THE PROBLEM.
Below are the records. Retype, exactly, the lines from the first through the line with "fx_px: 2365", and leave out the pictures.
++++++++++
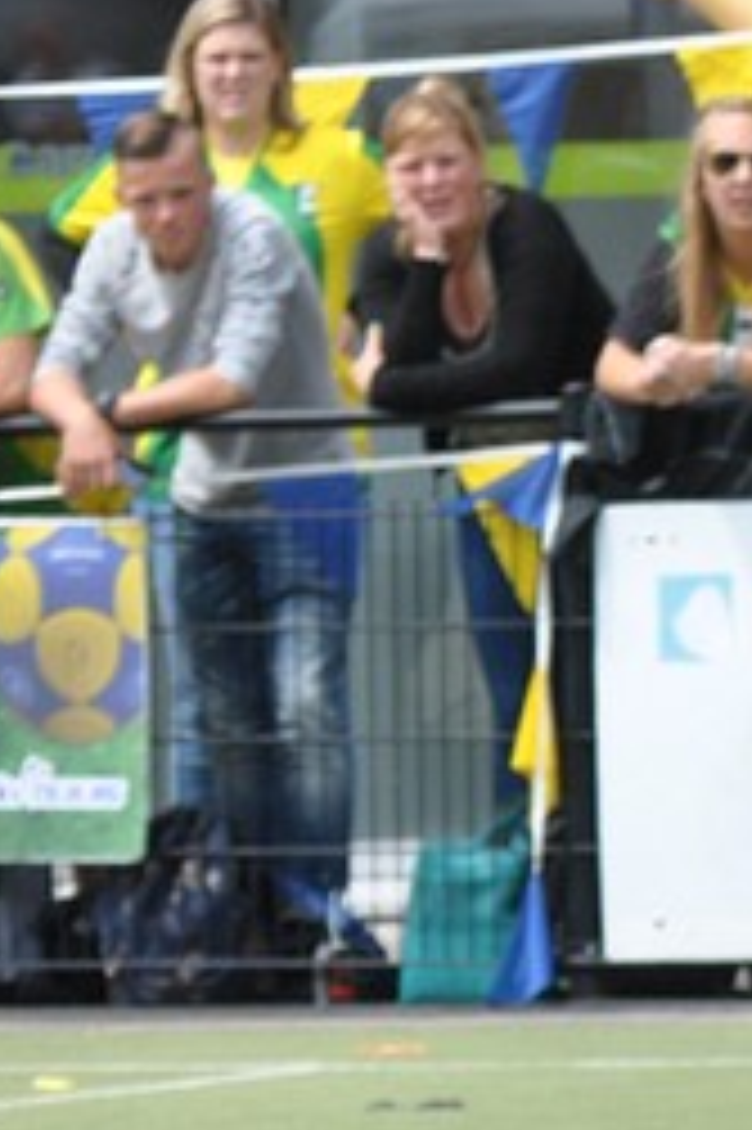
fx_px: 17632
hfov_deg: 2.4
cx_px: 1481
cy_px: 401
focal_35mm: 562
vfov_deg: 3.7
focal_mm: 92
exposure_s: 1/800
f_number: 7.1
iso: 400
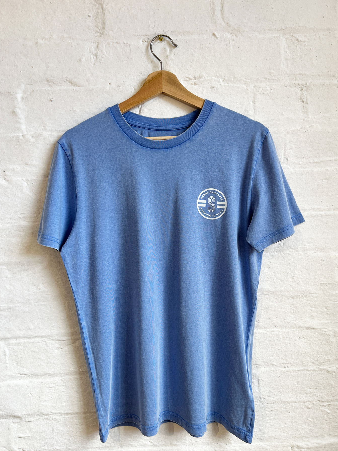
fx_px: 352
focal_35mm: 27
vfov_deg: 65.3
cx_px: 168
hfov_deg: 51.3
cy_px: 228
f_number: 1.5
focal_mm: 5.7
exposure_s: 1/121
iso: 40
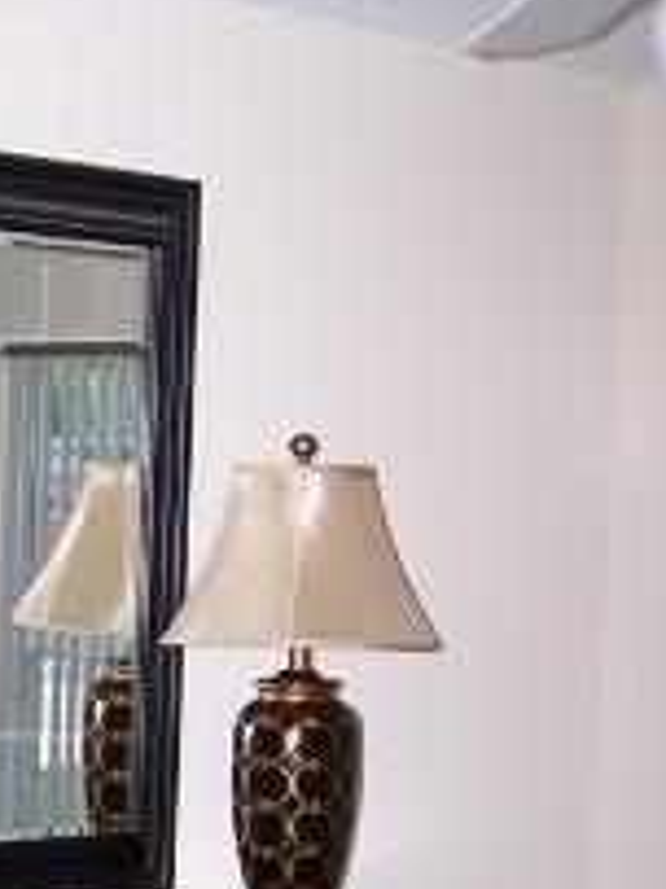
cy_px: 806
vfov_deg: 22.7
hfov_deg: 17.2
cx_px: 13
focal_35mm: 84
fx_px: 2157
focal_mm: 6.3
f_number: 2.8
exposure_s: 1/500
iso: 80
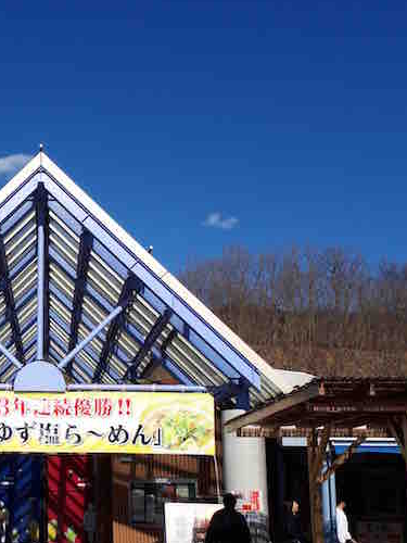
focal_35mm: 54
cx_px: 22
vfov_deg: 35.4
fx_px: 847
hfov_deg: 25.9
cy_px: 328
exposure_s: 1/2304
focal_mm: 3.6
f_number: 1.9
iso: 40
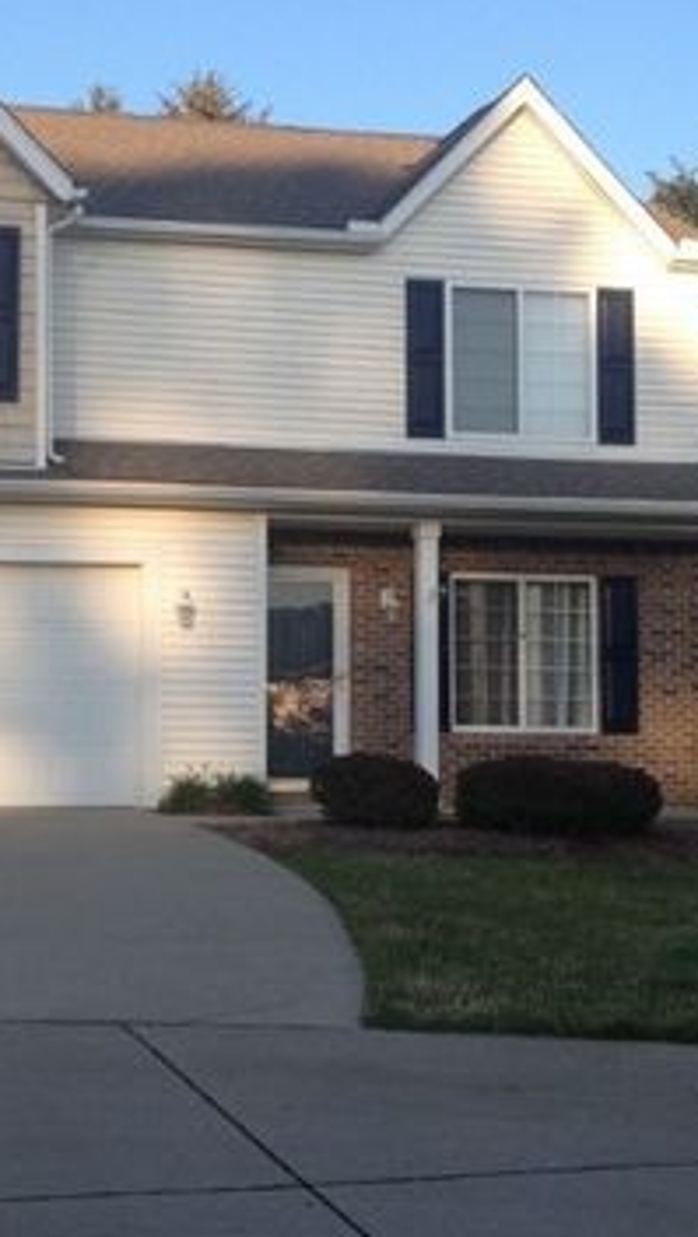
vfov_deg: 29.3
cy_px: 640
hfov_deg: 16.7
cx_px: 140
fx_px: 2365
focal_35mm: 72
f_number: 2.4
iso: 50
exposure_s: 1/511
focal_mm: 4.28
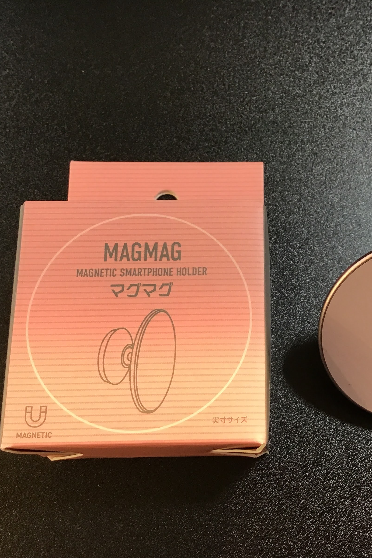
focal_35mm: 44
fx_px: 682
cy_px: 284
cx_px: 260
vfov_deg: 44.5
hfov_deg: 30.2
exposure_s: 1/30
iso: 40
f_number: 2.4
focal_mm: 3.3
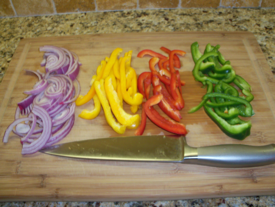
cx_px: 138
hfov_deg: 52.6
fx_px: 278
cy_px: 104
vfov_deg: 40.7
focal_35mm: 35
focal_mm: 6.3
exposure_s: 1/30
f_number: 3
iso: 100
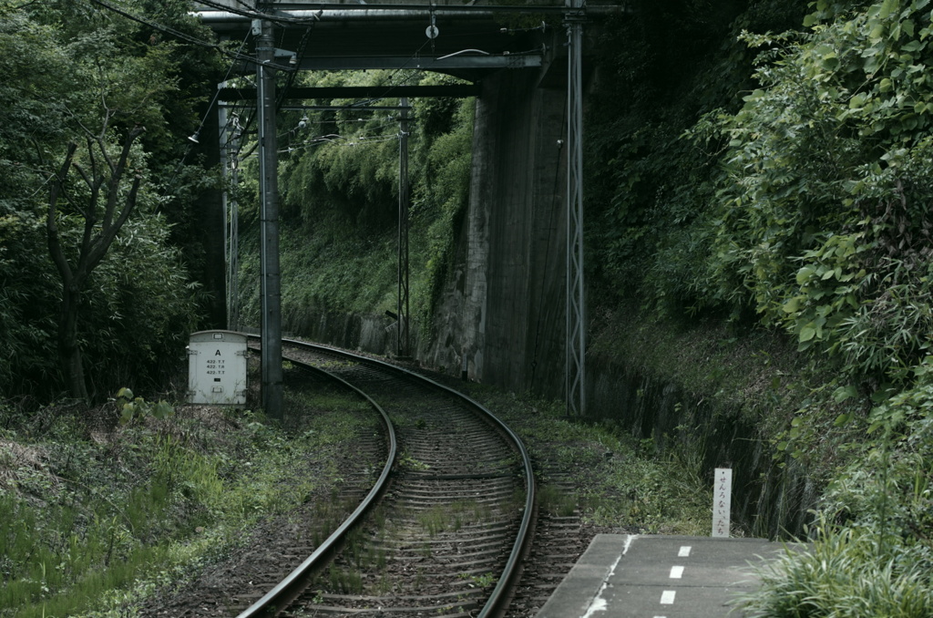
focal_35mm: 105
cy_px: 309
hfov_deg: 19.5
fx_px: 2715
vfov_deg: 13.0
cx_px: 466
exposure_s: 1/125
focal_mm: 70
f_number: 5.6
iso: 100
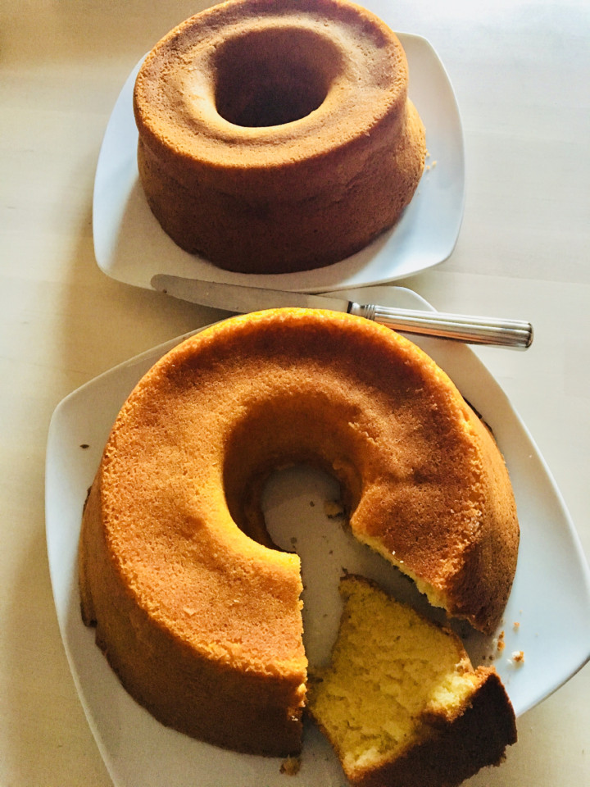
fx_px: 659
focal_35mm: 29
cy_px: 394
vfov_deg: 61.7
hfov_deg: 48.2
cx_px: 295
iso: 250
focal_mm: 4.15
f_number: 2.2
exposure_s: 1/17
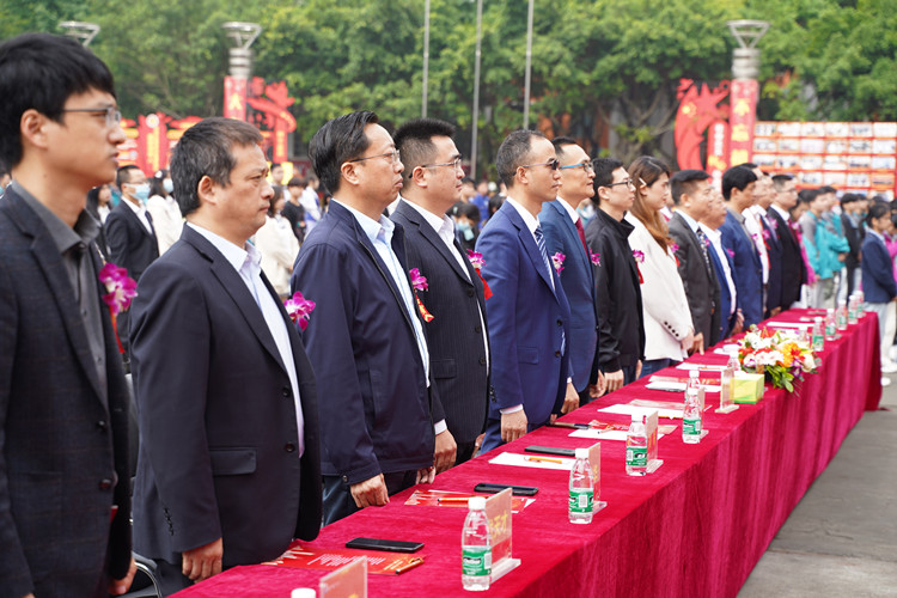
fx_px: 1744
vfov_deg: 19.5
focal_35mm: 70
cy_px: 299
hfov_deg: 28.8
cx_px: 448
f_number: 4.5
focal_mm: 70
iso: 100
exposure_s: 1/200
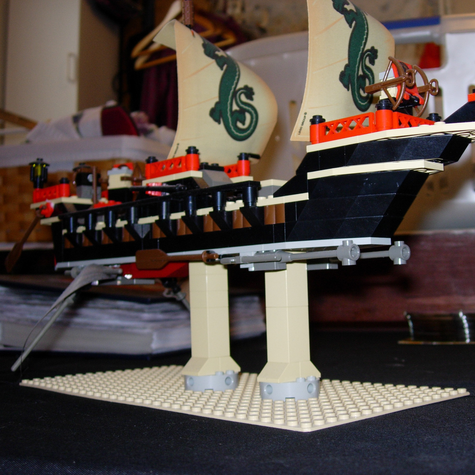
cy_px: 239
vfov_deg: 34.7
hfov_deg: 34.5
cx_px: 292
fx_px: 761
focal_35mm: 49
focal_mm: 8.5
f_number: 2.9
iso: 79
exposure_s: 1/64
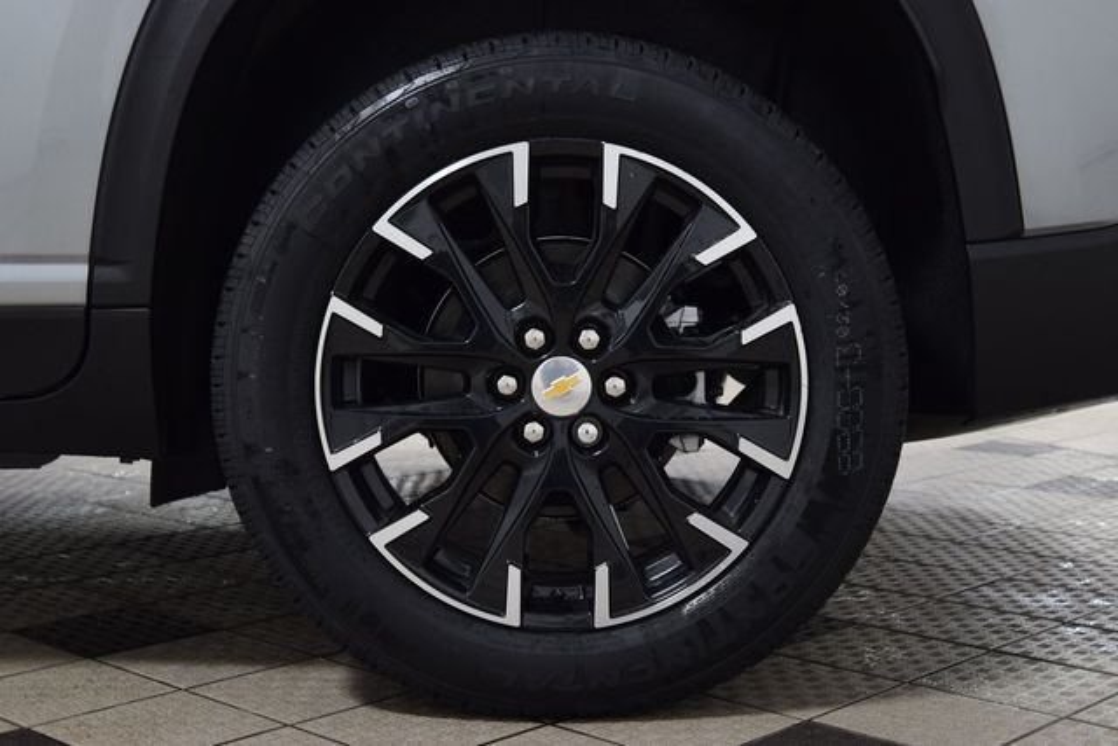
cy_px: 373
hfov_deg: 36.9
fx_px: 1677
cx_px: 559
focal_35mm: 54
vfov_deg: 25.1
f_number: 6.3
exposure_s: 1/15
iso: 640
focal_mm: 36
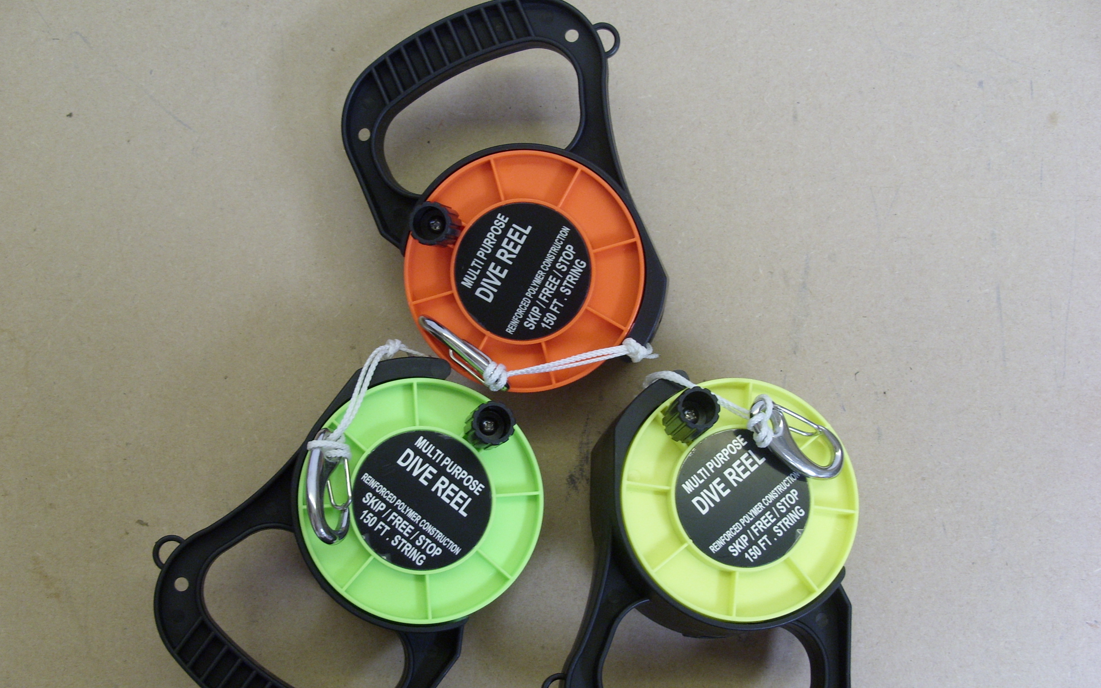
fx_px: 1230
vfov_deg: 31.2
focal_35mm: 41
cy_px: 387
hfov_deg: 48.2
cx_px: 542
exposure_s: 1/30
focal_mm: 6.3
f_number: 2.8
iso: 100
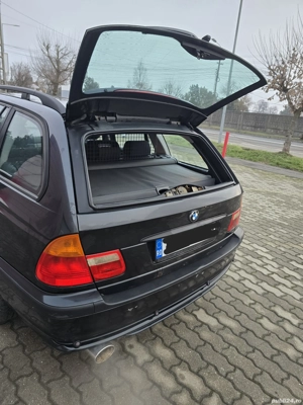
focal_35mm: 23
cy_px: 202
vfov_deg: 73.9
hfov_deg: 58.9
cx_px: 152
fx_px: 268
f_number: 1.7
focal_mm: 6.3
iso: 125
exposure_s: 1/182
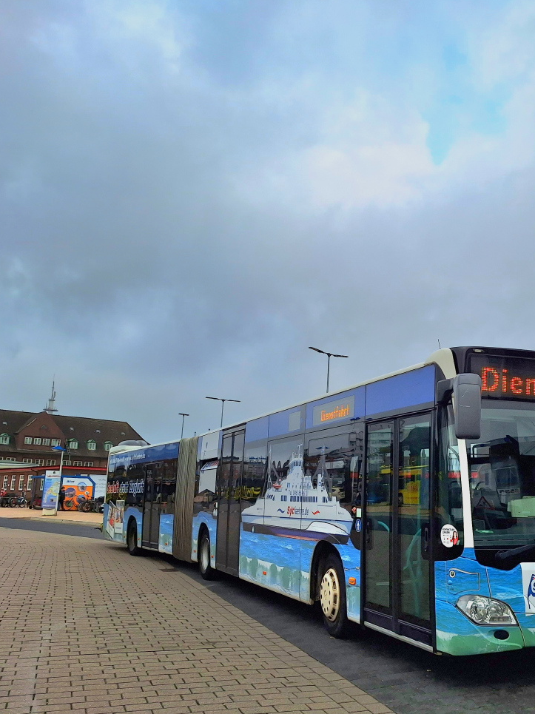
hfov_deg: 43.4
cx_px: 423
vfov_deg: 58.4
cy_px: 358
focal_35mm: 31
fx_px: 639
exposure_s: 1/2000
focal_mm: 5.54
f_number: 1.8
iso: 40
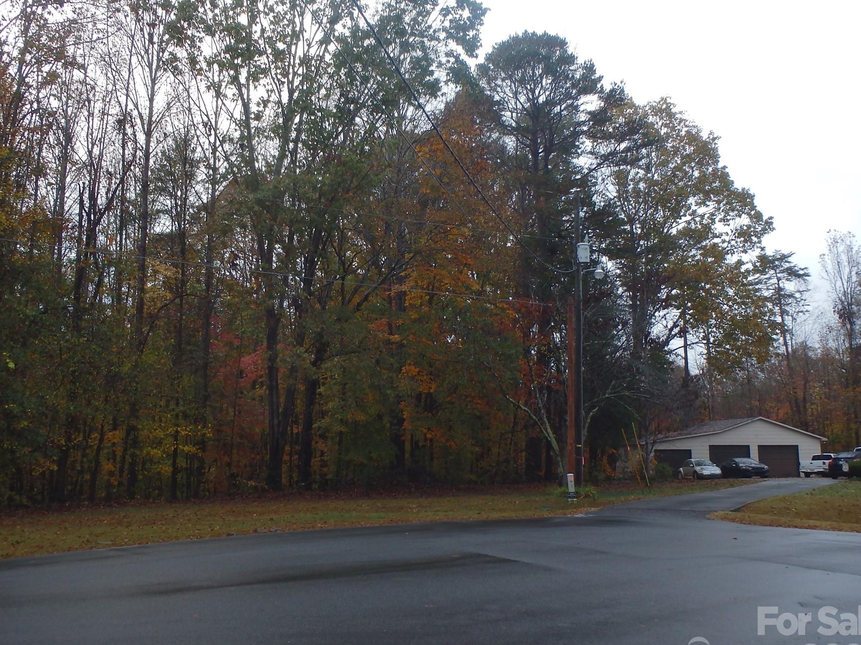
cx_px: 414
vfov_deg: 42.9
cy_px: 319
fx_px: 821
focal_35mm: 33
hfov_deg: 55.3
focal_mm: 5
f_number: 3.9
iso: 125
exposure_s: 1/80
++++++++++
EXPECTED OUTPUT.
fx_px: 17632
hfov_deg: 2.4
cx_px: 1481
cy_px: 401
focal_35mm: 562
vfov_deg: 3.7
focal_mm: 92
exposure_s: 1/800
f_number: 7.1
iso: 400
fx_px: 352
focal_35mm: 27
vfov_deg: 65.3
cx_px: 168
hfov_deg: 51.3
cy_px: 228
f_number: 1.5
focal_mm: 5.7
exposure_s: 1/121
iso: 40
cy_px: 806
vfov_deg: 22.7
hfov_deg: 17.2
cx_px: 13
focal_35mm: 84
fx_px: 2157
focal_mm: 6.3
f_number: 2.8
exposure_s: 1/500
iso: 80
focal_35mm: 54
cx_px: 22
vfov_deg: 35.4
fx_px: 847
hfov_deg: 25.9
cy_px: 328
exposure_s: 1/2304
focal_mm: 3.6
f_number: 1.9
iso: 40
vfov_deg: 29.3
cy_px: 640
hfov_deg: 16.7
cx_px: 140
fx_px: 2365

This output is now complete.